The Compassionate Mind
Reviewed By: Andrea Juhan Ph.D.
Good for the neuroscience involved with compassion and other transcendent emotions. – Andrea Juhan, Mill Valley, CA, USA
Andrea Juhan Ph.D.
Author: Paul Gilbert, PhD
Language availability: English, German
Throughout history people have sought to cope with a life that is often stressful and hard. We have actually known for some time that developing compassion for oneself and others can help us face up to and win through the hardship and find a sense of inner peace. However, in modern societies we rarely focus on this key process that underpins successful coping and happiness and can be quick to dismiss the impact of modern living on our minds and well-being. Instead we concentrate on ‘doing, achieving’ and having’. Now, bestselling author and leading authority on depression, Professor Paul Gilbert explains how new research shows how we can all learn to develop compassion for ourselves and others and derive the benefits of this age-old wisdom.

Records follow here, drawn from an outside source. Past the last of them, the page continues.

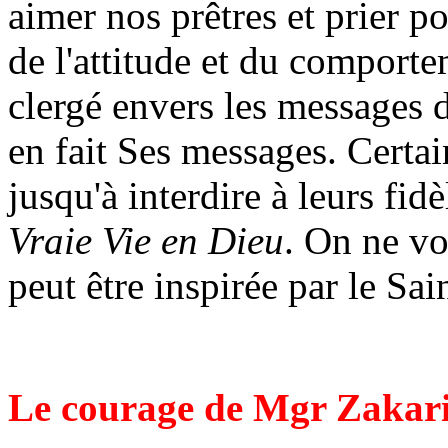
aimer nos prêtres et prier po
de l'attitude et du comport
clergé envers les messages 
en fait Ses messages. Cert
jusqu'à interdire à leurs fid
Vraie Vie en Dieu
. On ne vo
peut être inspirée par le Sai
Le courage de Mgr Zakar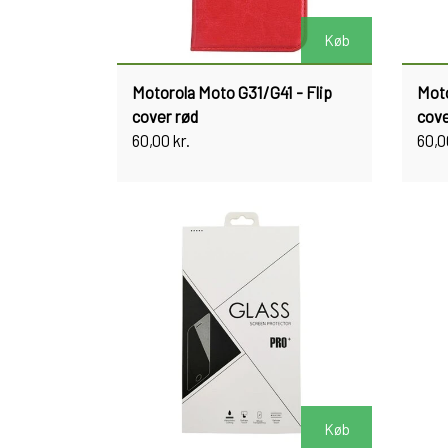
Køb
Motorola Moto G31/G41 - Flip
Moto
cover rød
cove
60,00 kr.
60,0
Køb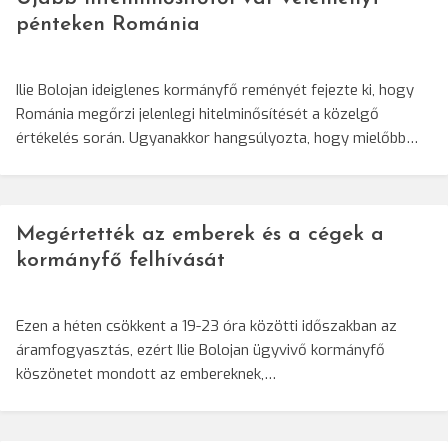
pénteken Románia
Ilie Bolojan ideiglenes kormányfő reményét fejezte ki, hogy
Románia megőrzi jelenlegi hitelminősítését a közelgő
értékelés során. Ugyanakkor hangsúlyozta, hogy mielőbb…
Megértették az emberek és a cégek a
kormányfő felhívását
Ezen a héten csökkent a 19-23 óra közötti időszakban az
áramfogyasztás, ezért Ilie Bolojan ügyvivő kormányfő
köszönetet mondott az embereknek,…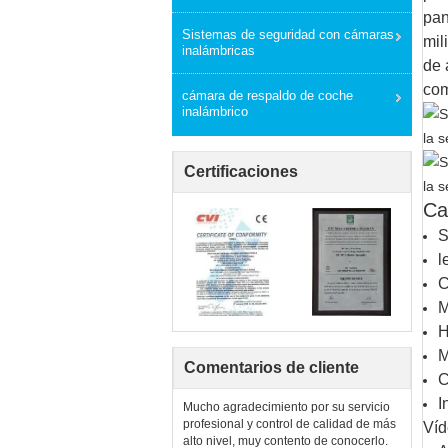
pan
Sistemas de seguridad con cámaras
mil
inalámbricas
de 
com
cámara de respaldo de coche
inalámbrico
Certificaciones
Ca
S
l
C
M
H
M
Comentarios de cliente
C
I
Mucho agradecimiento por su servicio
profesional y control de calidad de más
Víd
alto nivel, muy contento de conocerlo.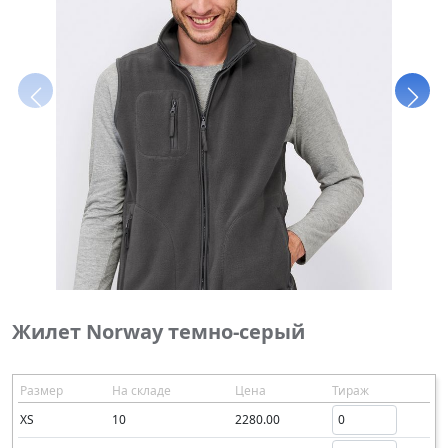
Жилет Norway темно-серый
Размер
На складе
Цена
Тираж
XS
10
2280.00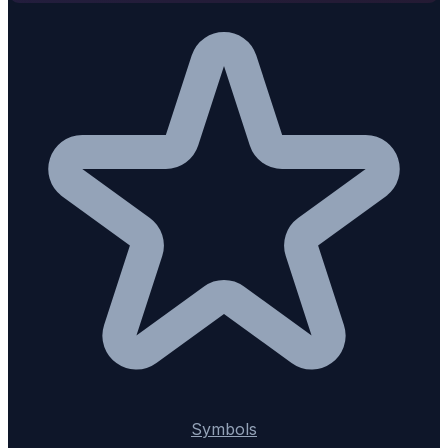
Symbols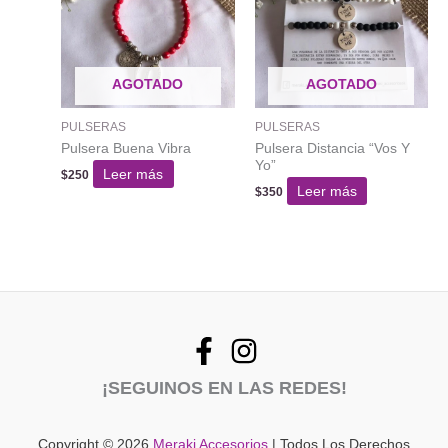
opciones
se
pueden
AGOTADO
AGOTADO
elegir
en
PULSERAS
PULSERAS
la
Pulsera Buena Vibra
Pulsera Distancia “Vos Y
página
Yo”
del
Leer más
$
250
Leer más
$
350
producto
¡SEGUINOS EN LAS REDES!
Copyright © 2026
Meraki Accesorios
| Todos Los Derechos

In this ground-breaking new book, he explores how our minds have developed to be highly sensitive and quick to react to perceived threats and how this fast-acting threat-response system can be a source of anxiety, depression and aggression. He describes how studies have also shown that developing kindness and compassion for self and others can help in calming down the threat system: as a mother’s care and love can soothe a baby’s distress, so we can learn how to soothe ourselves. Not only does compassion help to soothe distressing emotions, it actually increases feelings of contentment and well-being. Here, Professor Gilbert outlines the latest findings about the value of compassion and how it works and takes readers through basic mind training exercises to enhance the capacity for, and use of, compassion.